Des guerres de religion aux conflits asymétriques du 21e siècle en passant par la Guerre de Sécession, l’ouvrage Sortir de la guerre relate en détail comment, peu à peu, les armes se sont tues. Coordinateur d’une équipe de douze historiens français et étrangers, Guillaume Piketty, directeur du Centre d’histoire de Sciences Po à Paris, replace les conflits actuels, Russie-Ukraine et Hamas-Israël, dans une dimension historique.
Commencer une guerre semble bien plus facile que d’y mettre fin. Pourquoi ?
« Quand on décide de faire la paix, il faut le faire vraiment, désarmer les va-t-en guerre, les éloigner du pouvoir. L’arrêt des combats est donc un processus plus long qu’on ne le pense a priori. La signature d’un cessez-le-feu est rarement suivie d’effets immédiats. Cette période est souvent violente pour les combattants – les vainqueurs comme les vaincus –, pour les civils, l’environnement, les infrastructures, l’économie… Toute guerre continue d’imprégner durablement les corps et les esprits. »
Peut-on comparer la guerre en Ukraine à un autre conflit ?
« Elle peut faire penser à la Première Guerre mondiale, avec les tranchées et un front qui, quoiqu’en disent les Russes, bouge peu. Ce qui est sûr, c’est que, comme à cette époque, les Ukrainiens vont vivre pendant des années, voire des décennies, une très lente et douloureuse sortie de guerre. C’est quasiment inévitable. »
Et Gaza ?
« C’est difficile de trouver un équivalent, mais on peut se référer à la Guerre de 30 ans (ayant opposé les puissances européennes entre 1618 et 1648), qui a provoqué des massacres et des destructions systématiques. Il a fallu des années aux habitants des régions dévastées pour parvenir à faire mieux que survivre.

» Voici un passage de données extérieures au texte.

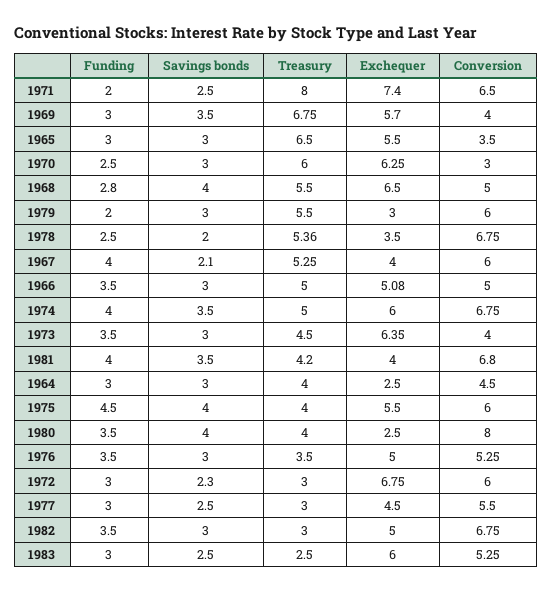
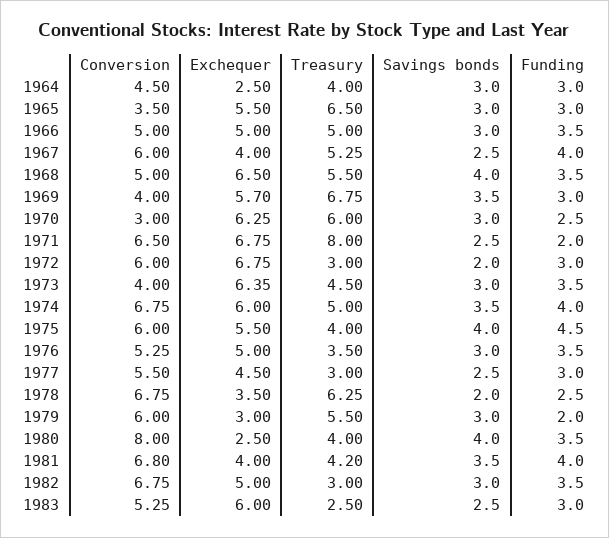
  {
    "Funding": {
      "1971": 2,
      "1969": 3,
      "1965": 3,
      "1970": 2.5,
-     "1968": 2.8,
+     "1968": 3.5,
      "1979": 2,
      "1978": 2.5,
      "1967": 4,
      "1966": 3.5,
      "1974": 4,
      "1973": 3.5,
      "1981": 4,
      "1964": 3,
      "1975": 4.5,
      "1980": 3.5,
      "1976": 3.5,
      "1972": 3,
      "1977": 3,
      "1982": 3.5,
      "1983": 3
    },
    "Savings bonds": {
      "1971": 2.5,
      "1969": 3.5,
      "1965": 3,
      "1970": 3,
      "1968": 4,
      "1979": 3,
      "1978": 2,
-     "1967": 2.1,
+     "1967": 2.5,
      "1966": 3,
      "1974": 3.5,
      "1973": 3,
      "1981": 3.5,
      "1964": 3,
      "1975": 4,
      "1980": 4,
      "1976": 3,
-     "1972": 2.3,
+     "1972": 2,
      "1977": 2.5,
      "1982": 3,
      "1983": 2.5
    },
    "Treasury": {
      "1971": 8,
      "1969": 6.75,
      "1965": 6.5,
      "1970": 6,
      "1968": 5.5,
      "1979": 5.5,
-     "1978": 5.36,
+     "1978": 6.25,
      "1967": 5.25,
      "1966": 5,
      "1974": 5,
      "1973": 4.5,
      "1981": 4.2,
      "1964": 4,
      "1975": 4,
      "1980": 4,
      "1976": 3.5,
      "1972": 3,
      "1977": 3,
      "1982": 3,
      "1983": 2.5
    },
    "Exchequer": {
-     "1971": 7.4,
+     "1971": 6.75,
      "1969": 5.7,
      "1965": 5.5,
      "1970": 6.25,
      "1968": 6.5,
      "1979": 3,
      "1978": 3.5,
      "1967": 4,
-     "1966": 5.08,
+     "1966": 5,
      "1974": 6,
      "1973": 6.35,
      "1981": 4,
      "1964": 2.5,
      "1975": 5.5,
      "1980": 2.5,
      "1976": 5,
      "1972": 6.75,
      "1977": 4.5,
      "1982": 5,
      "1983": 6
    },
    "Conversion": {
      "1971": 6.5,
      "1969": 4,
      "1965": 3.5,
      "1970": 3,
      "1968": 5,
      "1979": 6,
      "1978": 6.75,
      "1967": 6,
      "1966": 5,
      "1974": 6.75,
      "1973": 4,
      "1981": 6.8,
      "1964": 4.5,
      "1975": 6,
      "1980": 8,
      "1976": 5.25,
      "1972": 6,
      "1977": 5.5,
      "1982": 6.75,
      "1983": 5.25
    }
  }

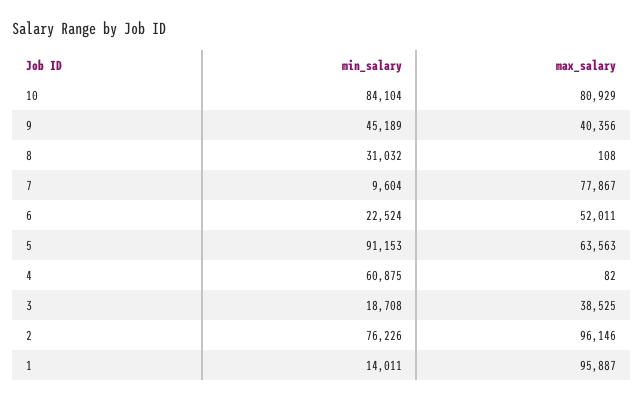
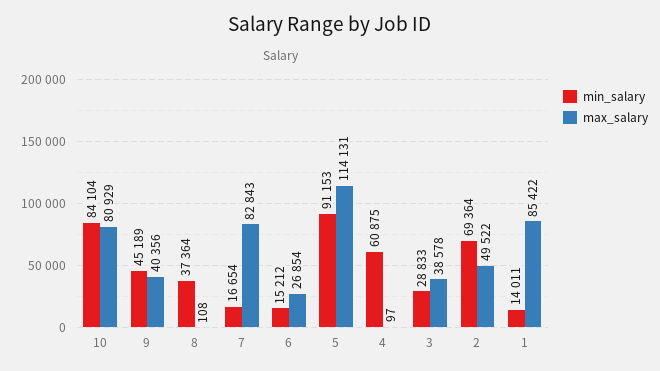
  {
    "min_salary": {
      "10": 84104,
      "9": 45189,
-     "8": 31032,
+     "8": 37364,
-     "7": 9604,
+     "7": 16654,
-     "6": 22524,
+     "6": 15212,
      "5": 91153,
      "4": 60875,
-     "3": 18708,
+     "3": 28833,
-     "2": 76226,
+     "2": 69364,
      "1": 14011
    },
    "max_salary": {
      "10": 80929,
      "9": 40356,
      "8": 108,
-     "7": 77867,
+     "7": 82843,
-     "6": 52011,
+     "6": 26854,
-     "5": 63563,
+     "5": 114131,
-     "4": 82,
+     "4": 97,
-     "3": 38525,
+     "3": 38578,
-     "2": 96146,
+     "2": 49522,
-     "1": 95887
+     "1": 85422
    }
  }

Mais la guerre de Gaza s’apparente aussi à un conflit asymétrique, dans lequel les prétendus faibles peuvent continuer à combattre éternellement, à condition qu’ils aient accès à quelques armes. »
Pourquoi considérez-vous que sortir d’une guerre n’a jamais été aussi complexe ?
« Parce que les capacités d’armement sont infiniment plus importantes qu’elles ne l’ont jamais été. Cela rend la possibilité de reprendre les hostilités bien plus facilement. De plus, aujourd’hui, tout le monde sait tout sur tout en permanence : il est donc infiniment plus aisé de rallumer les braises.
« Par ailleurs, la figure de la victime est devenue omniprésente : ce ne sont plus les héros que l’on célèbre mais les victimes. Je ne dis pas que c’est bien ou mal, mais la célébration de la victime fait basculer dans l’émotion. Avec le côté vertueux de la reconnaissance de la souffrance, mais aussi le risque qu’elle entraîne l’appel à la vengeance. Et c’est en ce sens qu’on peut dire que ce qui se déroule en Ukraine et à Gaza est porteur de prolongations très longues, car la haine et la volonté de se venger vont évidemment perdurer. »
Donald Trump a récemment affirmé avoir mis fin à six guerres en six mois. Est-ce crédible ?
« S’il considère que mettre fin à une guerre, c’est obliger les dirigeants des pays belligérants à se mettre autour d’une table et à signer un cessez-le-feu, on peut considérer que, peut-être, il est parvenu à faire avancer les choses. Mais quelle est la sincérité des acteurs ? Quelle est la réalité sur le terrain ? Comme d’habitude avec Donald Trump, on peut considérer qu’il s’agit avant tout de communication. »
« Sortir de la guerre », sous la direction de Guillaume Piketty, coédition Passés/Composés – Ministère des Armées.